In de regeling omtrent de Performance Management Cyclus (verder: PMC), staat onder meer het volgende:
Uitgangspunten PMC 2018- Cyclus bestaat uit: gesprek persoonlijke doelstellingen, voortgangsgesprek en de eindevaluatie-
Vaststellen en accorderen persoonlijke doelstellingen vóór 1 april (anders geen maximale salarisverhoging)- Iedere medewerker, die op 1 januari minimaal 3 maanden in dienst is, ontvangt jaarlijks in ieder geval de jaarlijkse indexatie: prijsindexcijfer voor de gezinsconsumptie over het lopende kalenderjaar (CBS). De directie behoudt zich het recht voor om af te zien van deze indexatie indien de bedrijfsresultaten die niet toelaten- Bovenop de jaarlijkse indexatie kun je een percentuele salarisverhoging behalen op basis van de score op jouw eindevaluatie(…)Er is sprake van een zevental salarisbandbreedtes met een maximumbedrag per maand per bandbreedte. Bijna alle functies zijn ingedeeld in een bandbreedte.
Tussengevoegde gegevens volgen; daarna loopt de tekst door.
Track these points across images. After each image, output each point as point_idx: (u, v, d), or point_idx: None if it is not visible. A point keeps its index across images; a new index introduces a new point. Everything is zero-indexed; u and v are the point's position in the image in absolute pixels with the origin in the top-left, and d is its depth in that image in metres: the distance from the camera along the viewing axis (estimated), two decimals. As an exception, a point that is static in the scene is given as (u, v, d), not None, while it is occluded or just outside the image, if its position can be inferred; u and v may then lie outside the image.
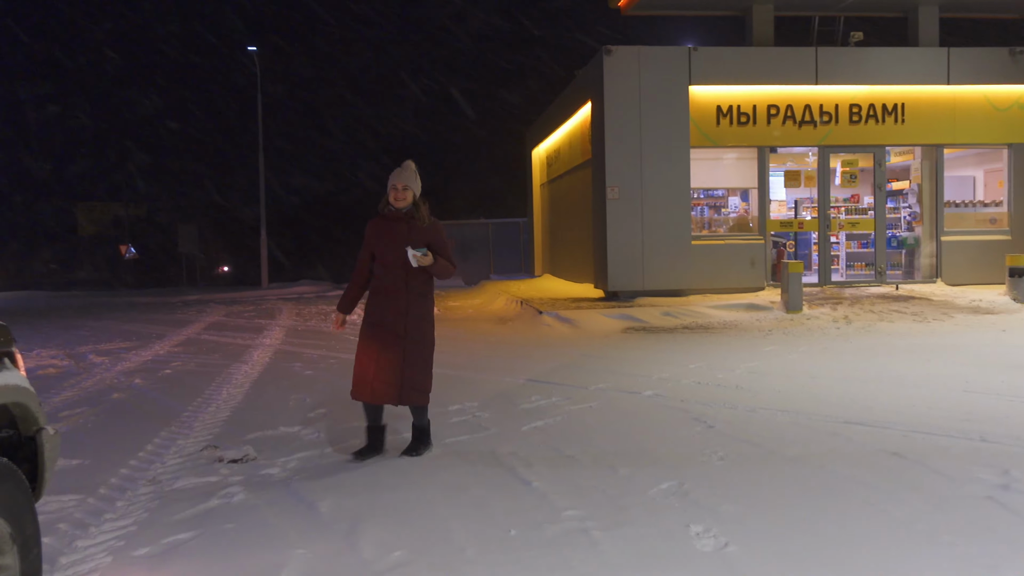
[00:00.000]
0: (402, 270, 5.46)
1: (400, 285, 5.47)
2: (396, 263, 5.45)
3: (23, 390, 3.03)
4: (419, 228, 5.51)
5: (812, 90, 16.12)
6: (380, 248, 5.52)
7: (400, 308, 5.45)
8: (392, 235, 5.49)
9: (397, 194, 5.50)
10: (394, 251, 5.46)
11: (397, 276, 5.47)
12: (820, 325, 11.93)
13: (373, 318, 5.50)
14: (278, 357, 10.59)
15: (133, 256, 40.44)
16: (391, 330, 5.43)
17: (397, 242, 5.45)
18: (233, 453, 5.63)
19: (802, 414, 6.39)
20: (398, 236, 5.47)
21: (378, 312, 5.49)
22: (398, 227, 5.50)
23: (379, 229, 5.56)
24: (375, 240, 5.57)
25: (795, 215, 16.87)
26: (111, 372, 9.77)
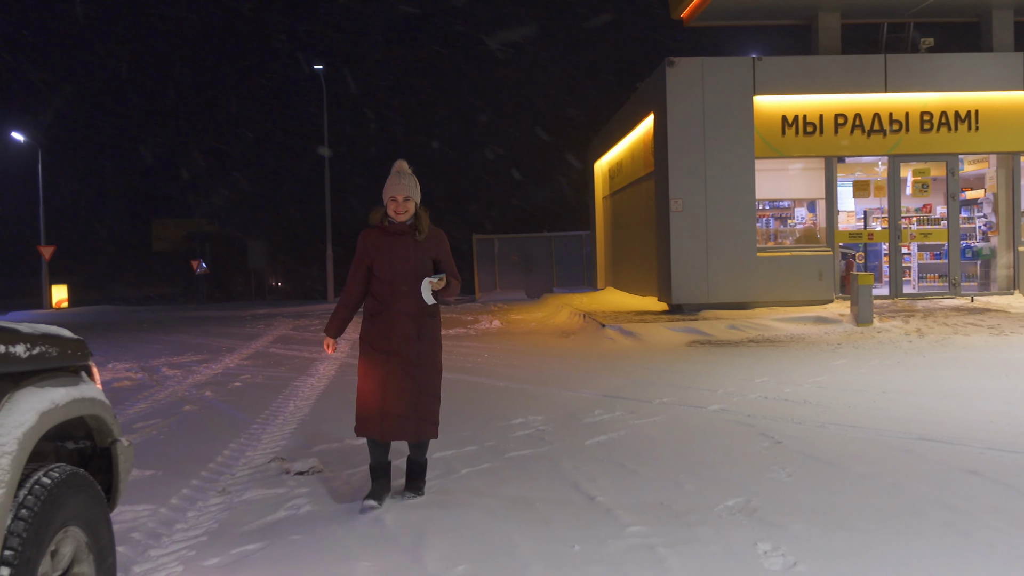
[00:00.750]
0: (410, 290, 4.88)
1: (408, 306, 4.88)
2: (402, 282, 4.88)
3: (99, 403, 3.12)
4: (424, 242, 4.95)
5: (881, 98, 15.79)
6: (381, 265, 4.91)
7: (408, 331, 4.87)
8: (395, 251, 4.90)
9: (397, 207, 4.90)
10: (399, 269, 4.88)
11: (403, 296, 4.88)
12: (891, 338, 11.63)
13: (377, 343, 4.88)
14: (343, 370, 10.72)
15: (204, 271, 41.45)
16: (401, 356, 4.84)
17: (401, 258, 4.89)
18: (300, 465, 5.71)
19: (873, 430, 6.22)
20: (402, 252, 4.90)
21: (382, 336, 4.87)
22: (401, 242, 4.92)
23: (378, 243, 4.94)
24: (374, 255, 4.94)
25: (864, 226, 16.49)
26: (183, 385, 10.00)
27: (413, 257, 4.91)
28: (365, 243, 4.99)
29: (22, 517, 2.51)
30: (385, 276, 4.90)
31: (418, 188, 4.98)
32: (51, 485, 2.64)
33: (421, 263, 4.92)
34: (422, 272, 4.91)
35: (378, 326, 4.90)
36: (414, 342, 4.88)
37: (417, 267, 4.90)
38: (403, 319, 4.88)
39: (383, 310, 4.90)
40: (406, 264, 4.89)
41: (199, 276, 41.81)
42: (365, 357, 4.95)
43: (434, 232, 5.02)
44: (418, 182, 4.99)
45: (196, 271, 41.48)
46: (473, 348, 12.68)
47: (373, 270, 4.96)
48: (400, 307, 4.88)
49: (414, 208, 4.95)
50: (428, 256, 4.96)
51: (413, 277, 4.88)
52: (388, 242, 4.92)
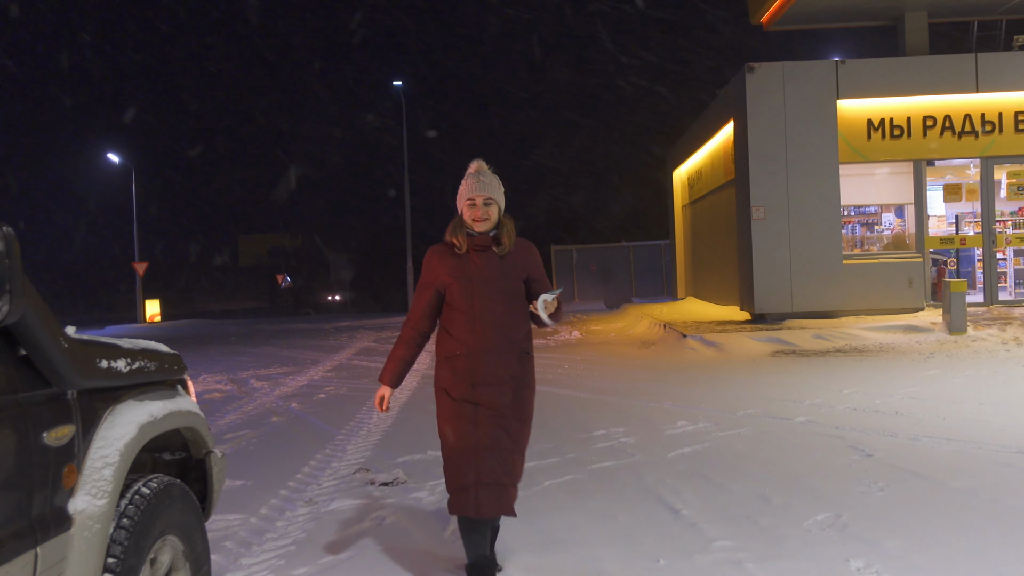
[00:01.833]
0: (499, 322, 3.82)
1: (499, 342, 3.80)
2: (488, 311, 3.80)
3: (194, 415, 3.22)
4: (510, 257, 3.89)
5: (972, 99, 15.25)
6: (458, 290, 3.83)
7: (501, 375, 3.79)
8: (475, 271, 3.83)
9: (477, 212, 3.85)
10: (483, 294, 3.81)
11: (491, 329, 3.79)
12: (987, 347, 11.19)
13: (460, 391, 3.79)
14: (425, 382, 10.83)
15: (289, 285, 42.48)
16: (493, 408, 3.77)
17: (485, 280, 3.82)
18: (384, 476, 5.79)
19: (970, 443, 5.99)
20: (485, 271, 3.83)
21: (465, 383, 3.79)
22: (483, 259, 3.85)
23: (451, 262, 3.87)
24: (446, 278, 3.85)
25: (956, 231, 15.93)
26: (270, 396, 10.25)
27: (500, 277, 3.84)
28: (433, 263, 3.90)
29: (123, 526, 2.60)
30: (464, 304, 3.80)
31: (502, 190, 3.95)
32: (150, 495, 2.74)
33: (510, 284, 3.87)
34: (512, 296, 3.87)
35: (460, 371, 3.80)
36: (508, 388, 3.82)
37: (507, 289, 3.84)
38: (492, 359, 3.79)
39: (463, 350, 3.80)
40: (492, 287, 3.82)
41: (284, 289, 42.86)
42: (445, 411, 3.85)
43: (522, 245, 3.96)
44: (501, 184, 3.96)
45: (281, 285, 42.53)
46: (553, 359, 12.67)
47: (447, 297, 3.88)
48: (487, 344, 3.79)
49: (497, 215, 3.88)
50: (518, 275, 3.90)
51: (503, 304, 3.82)
52: (464, 260, 3.85)
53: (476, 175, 3.91)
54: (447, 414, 3.84)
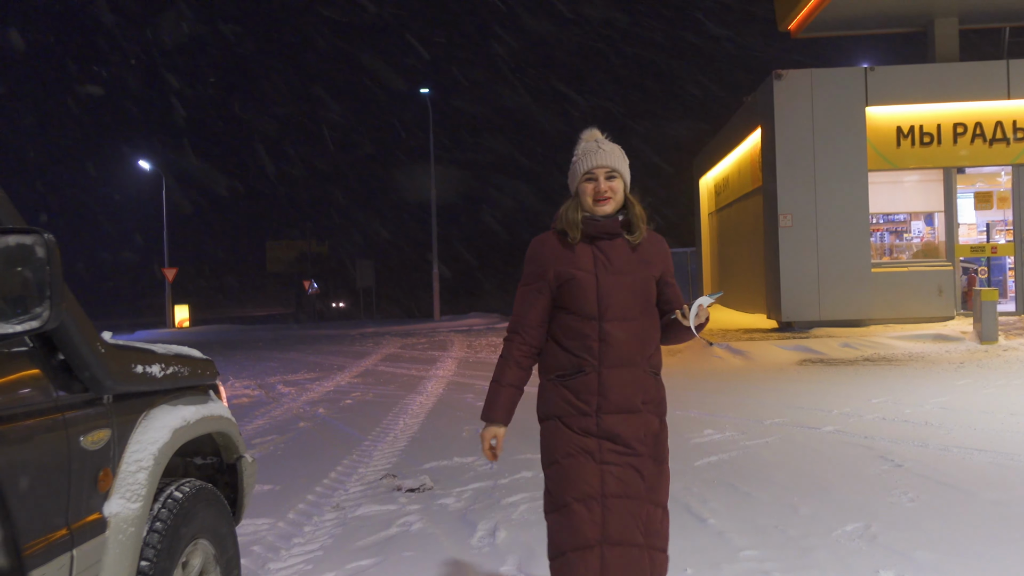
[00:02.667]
0: (636, 330, 2.96)
1: (633, 356, 2.94)
2: (620, 316, 2.93)
3: (226, 420, 3.26)
4: (642, 249, 3.04)
5: (1004, 105, 15.09)
6: (579, 290, 2.95)
7: (635, 401, 2.94)
8: (600, 265, 2.97)
9: (599, 187, 2.98)
10: (613, 294, 2.94)
11: (627, 340, 2.93)
12: (1019, 357, 11.04)
13: (583, 421, 2.93)
14: (451, 388, 10.86)
15: (315, 291, 42.74)
16: (625, 444, 2.91)
17: (615, 275, 2.96)
18: (411, 482, 5.81)
19: (1002, 454, 5.92)
20: (615, 264, 2.97)
21: (588, 409, 2.93)
22: (610, 250, 2.99)
23: (568, 256, 2.99)
24: (563, 276, 2.98)
25: (987, 239, 15.75)
26: (297, 402, 10.32)
27: (631, 272, 2.98)
28: (545, 253, 3.03)
29: (156, 529, 2.64)
30: (588, 307, 2.94)
31: (626, 162, 3.10)
32: (183, 499, 2.77)
33: (643, 283, 2.99)
34: (646, 298, 3.01)
35: (581, 394, 2.94)
36: (642, 418, 2.96)
37: (640, 289, 2.98)
38: (625, 379, 2.93)
39: (585, 366, 2.93)
40: (623, 284, 2.96)
41: (311, 296, 43.12)
42: (560, 447, 2.96)
43: (651, 235, 3.10)
44: (625, 156, 3.10)
45: (308, 291, 42.80)
46: (578, 366, 12.66)
47: (562, 299, 2.99)
48: (619, 358, 2.93)
49: (623, 193, 3.04)
50: (651, 272, 3.03)
51: (637, 307, 2.97)
52: (583, 252, 2.99)
53: (596, 143, 3.07)
54: (562, 450, 2.95)
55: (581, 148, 3.10)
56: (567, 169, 3.08)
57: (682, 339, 3.08)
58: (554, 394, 3.01)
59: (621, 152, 3.09)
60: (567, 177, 3.13)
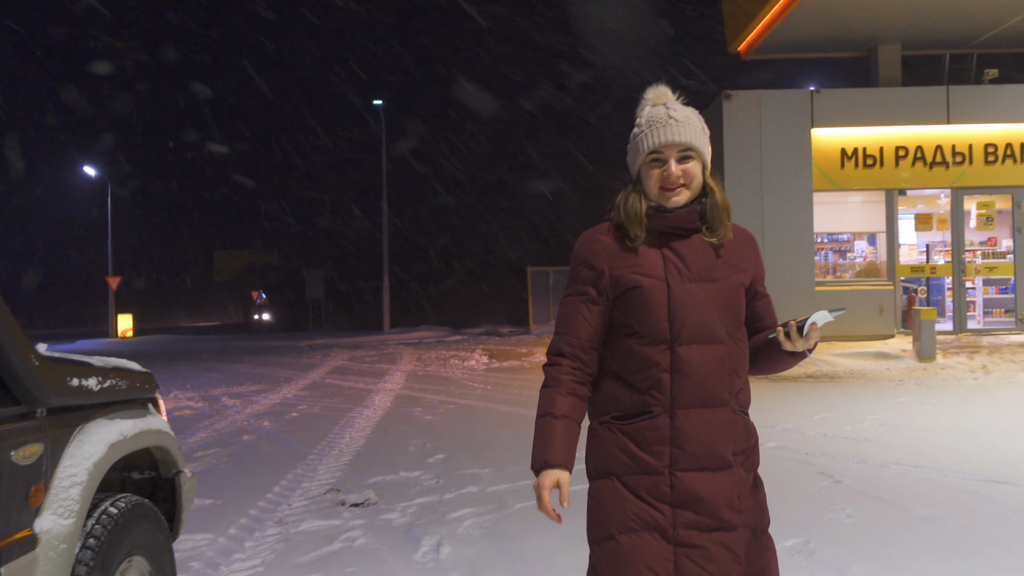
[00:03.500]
0: (722, 358, 2.24)
1: (717, 394, 2.24)
2: (704, 338, 2.23)
3: (165, 435, 3.21)
4: (730, 250, 2.34)
5: (943, 130, 15.53)
6: (646, 301, 2.25)
7: (722, 453, 2.25)
8: (677, 271, 2.27)
9: (670, 172, 2.27)
10: (693, 307, 2.24)
11: (709, 371, 2.22)
12: (956, 375, 11.34)
13: (650, 482, 2.22)
14: (399, 402, 10.80)
15: (264, 302, 42.25)
16: (710, 513, 2.21)
17: (696, 282, 2.26)
18: (355, 497, 5.76)
19: (937, 470, 6.07)
20: (694, 268, 2.27)
21: (657, 464, 2.23)
22: (687, 251, 2.29)
23: (631, 259, 2.28)
24: (624, 282, 2.27)
25: (927, 259, 16.17)
26: (242, 414, 10.18)
27: (716, 281, 2.28)
28: (597, 256, 2.30)
29: (90, 546, 2.59)
30: (658, 329, 2.23)
31: (707, 135, 2.36)
32: (118, 515, 2.73)
33: (730, 295, 2.29)
34: (734, 316, 2.30)
35: (647, 443, 2.22)
36: (733, 477, 2.26)
37: (724, 302, 2.27)
38: (706, 425, 2.22)
39: (652, 406, 2.22)
40: (704, 297, 2.25)
41: (259, 306, 42.61)
42: (615, 515, 2.25)
43: (739, 234, 2.39)
44: (706, 128, 2.36)
45: (256, 301, 42.31)
46: (527, 381, 12.69)
47: (622, 318, 2.27)
48: (698, 396, 2.22)
49: (701, 177, 2.30)
50: (739, 278, 2.33)
51: (723, 327, 2.26)
52: (654, 254, 2.27)
53: (666, 111, 2.28)
54: (619, 523, 2.22)
55: (645, 115, 2.33)
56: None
57: (782, 366, 2.41)
58: (609, 442, 2.26)
59: (699, 121, 2.34)
60: (625, 154, 2.39)
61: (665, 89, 2.38)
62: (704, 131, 2.33)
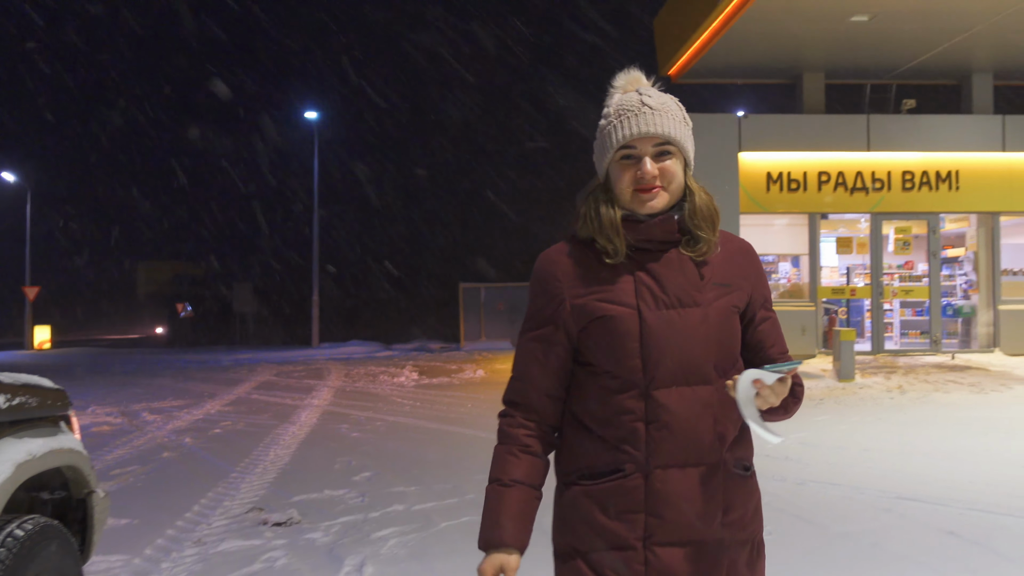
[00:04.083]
0: (705, 403, 1.84)
1: (701, 448, 1.85)
2: (684, 379, 1.83)
3: (77, 454, 3.12)
4: (718, 266, 1.93)
5: (864, 157, 16.05)
6: (609, 339, 1.85)
7: (706, 525, 1.86)
8: (650, 294, 1.86)
9: (644, 171, 1.86)
10: (669, 338, 1.83)
11: (689, 421, 1.83)
12: (873, 395, 11.68)
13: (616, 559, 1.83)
14: (326, 418, 10.67)
15: (189, 315, 41.31)
16: None
17: (673, 307, 1.85)
18: (278, 516, 5.66)
19: (854, 488, 6.23)
20: (673, 293, 1.86)
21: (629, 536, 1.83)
22: (663, 269, 1.88)
23: (597, 282, 1.89)
24: (588, 311, 1.88)
25: (847, 282, 16.66)
26: (163, 431, 9.93)
27: (699, 304, 1.88)
28: (554, 283, 1.94)
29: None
30: (628, 369, 1.85)
31: (689, 127, 1.94)
32: (24, 537, 2.63)
33: (719, 322, 1.89)
34: (723, 348, 1.89)
35: (618, 511, 1.85)
36: (725, 552, 1.91)
37: (711, 331, 1.87)
38: (689, 488, 1.85)
39: (623, 464, 1.85)
40: (683, 325, 1.86)
41: (184, 319, 41.62)
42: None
43: (734, 244, 2.02)
44: (687, 118, 1.95)
45: (181, 314, 41.32)
46: (457, 398, 12.65)
47: (588, 355, 1.91)
48: (677, 452, 1.85)
49: (682, 178, 1.92)
50: (731, 300, 1.92)
51: (708, 362, 1.86)
52: (621, 274, 1.89)
53: (639, 100, 1.90)
54: None
55: (614, 104, 1.93)
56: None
57: (772, 419, 1.92)
58: (573, 510, 1.88)
59: (679, 109, 1.94)
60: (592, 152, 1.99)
61: (638, 74, 1.98)
62: (685, 122, 1.93)
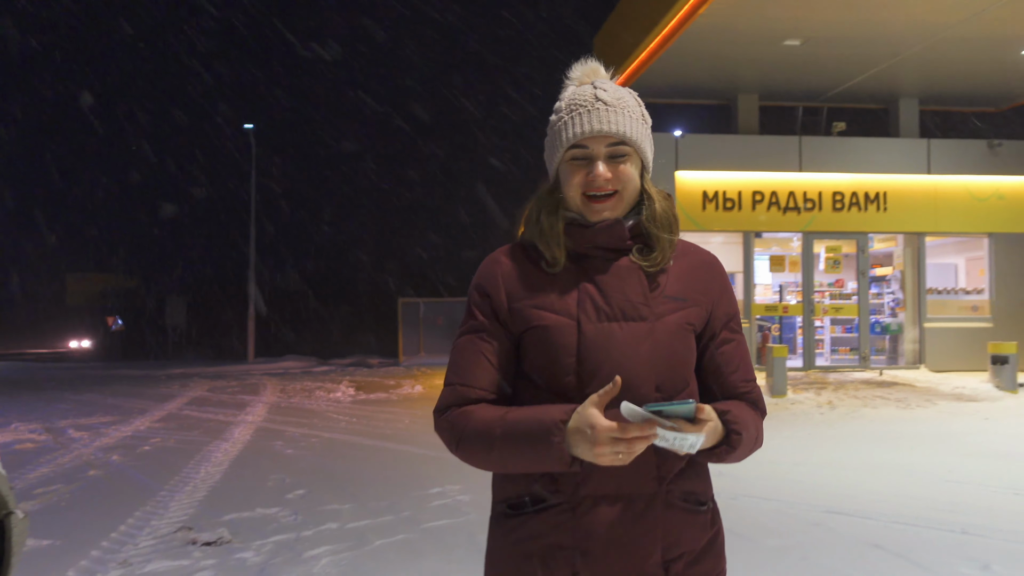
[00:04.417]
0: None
1: (638, 479, 1.63)
2: (625, 396, 1.55)
3: (-6, 472, 3.01)
4: (674, 279, 1.76)
5: (796, 177, 16.45)
6: (544, 350, 1.68)
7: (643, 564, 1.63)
8: (593, 305, 1.69)
9: (596, 173, 1.71)
10: (611, 358, 1.64)
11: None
12: (804, 410, 11.92)
13: None
14: (259, 435, 10.48)
15: (120, 328, 40.30)
16: None
17: (619, 325, 1.67)
18: (207, 535, 5.54)
19: (785, 502, 6.34)
20: (619, 306, 1.69)
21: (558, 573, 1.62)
22: (611, 280, 1.71)
23: (538, 289, 1.73)
24: (525, 318, 1.71)
25: (780, 299, 17.02)
26: (89, 448, 9.65)
27: (646, 318, 1.69)
28: (495, 283, 1.78)
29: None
30: (562, 383, 1.66)
31: (648, 125, 1.80)
32: (-65, 561, 2.53)
33: (668, 340, 1.70)
34: (668, 367, 1.69)
35: (543, 547, 1.64)
36: None
37: (658, 350, 1.68)
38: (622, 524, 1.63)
39: (552, 492, 1.65)
40: (626, 341, 1.67)
41: (115, 332, 40.59)
42: None
43: (696, 258, 1.84)
44: (647, 116, 1.81)
45: (111, 327, 40.29)
46: (394, 414, 12.55)
47: (525, 365, 1.74)
48: (607, 480, 1.63)
49: (638, 181, 1.77)
50: (685, 317, 1.73)
51: (650, 382, 1.66)
52: (564, 282, 1.74)
53: (591, 89, 1.76)
54: None
55: (567, 97, 1.78)
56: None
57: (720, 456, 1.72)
58: (502, 543, 1.69)
59: (637, 105, 1.78)
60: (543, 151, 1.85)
61: (596, 65, 1.81)
62: (644, 120, 1.77)
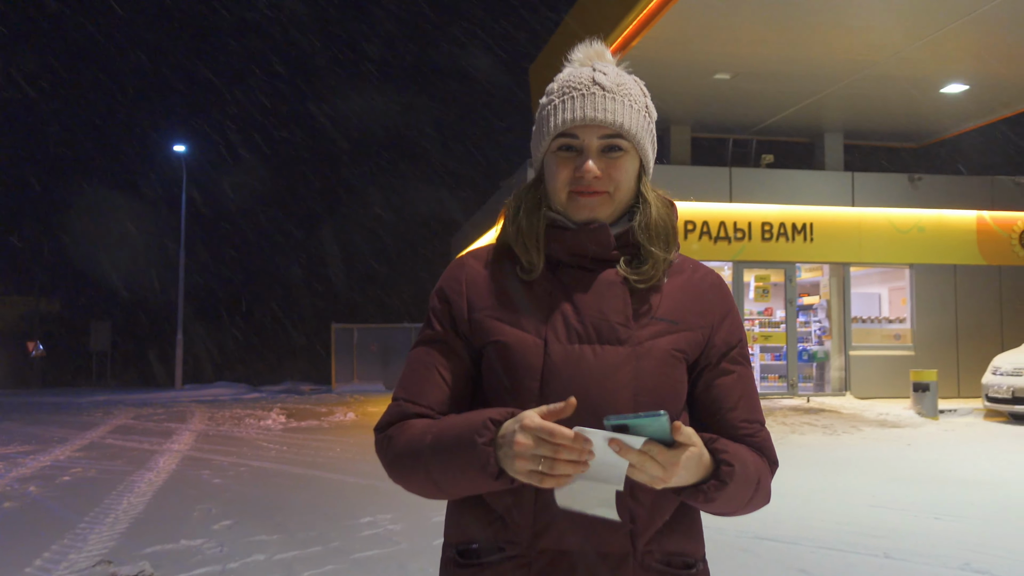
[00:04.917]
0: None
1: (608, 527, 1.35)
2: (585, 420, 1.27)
3: None
4: (669, 298, 1.49)
5: (726, 208, 16.80)
6: (505, 371, 1.42)
7: None
8: (567, 320, 1.43)
9: (585, 167, 1.44)
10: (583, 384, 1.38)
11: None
12: (735, 437, 12.09)
13: None
14: (185, 464, 10.22)
15: (40, 353, 38.99)
16: None
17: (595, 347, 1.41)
18: (128, 569, 5.36)
19: (711, 528, 6.35)
20: (598, 326, 1.42)
21: None
22: (591, 294, 1.45)
23: (504, 300, 1.47)
24: (486, 331, 1.46)
25: (711, 327, 17.30)
26: (4, 479, 9.28)
27: (627, 339, 1.43)
28: (457, 291, 1.53)
29: None
30: (526, 408, 1.30)
31: (652, 119, 1.54)
32: None
33: (654, 368, 1.43)
34: (651, 394, 1.41)
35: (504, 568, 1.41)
36: None
37: (642, 372, 1.42)
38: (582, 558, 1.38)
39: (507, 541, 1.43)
40: (602, 363, 1.41)
41: (35, 358, 39.24)
42: None
43: (692, 274, 1.57)
44: (652, 109, 1.54)
45: (31, 353, 38.94)
46: (325, 442, 12.37)
47: (487, 380, 1.47)
48: (576, 527, 1.36)
49: (634, 180, 1.53)
50: (676, 342, 1.46)
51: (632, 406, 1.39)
52: (540, 291, 1.47)
53: (590, 71, 1.51)
54: None
55: (561, 79, 1.53)
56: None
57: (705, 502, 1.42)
58: None
59: (641, 94, 1.53)
60: None
61: (601, 48, 1.55)
62: (648, 112, 1.53)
Wanneer jij meer verdient dan het maximum van de bandbreedte van jouw functie, kom je in de toekomst alleen in aanmerking voor de mogelijke jaarlijkse indexatie: prijsindexcijfer voor de gezinsconsumptie over het lopende kalenderjaar (CBS), tenzij er met jou andere afspraken gemaakt worden
1.8.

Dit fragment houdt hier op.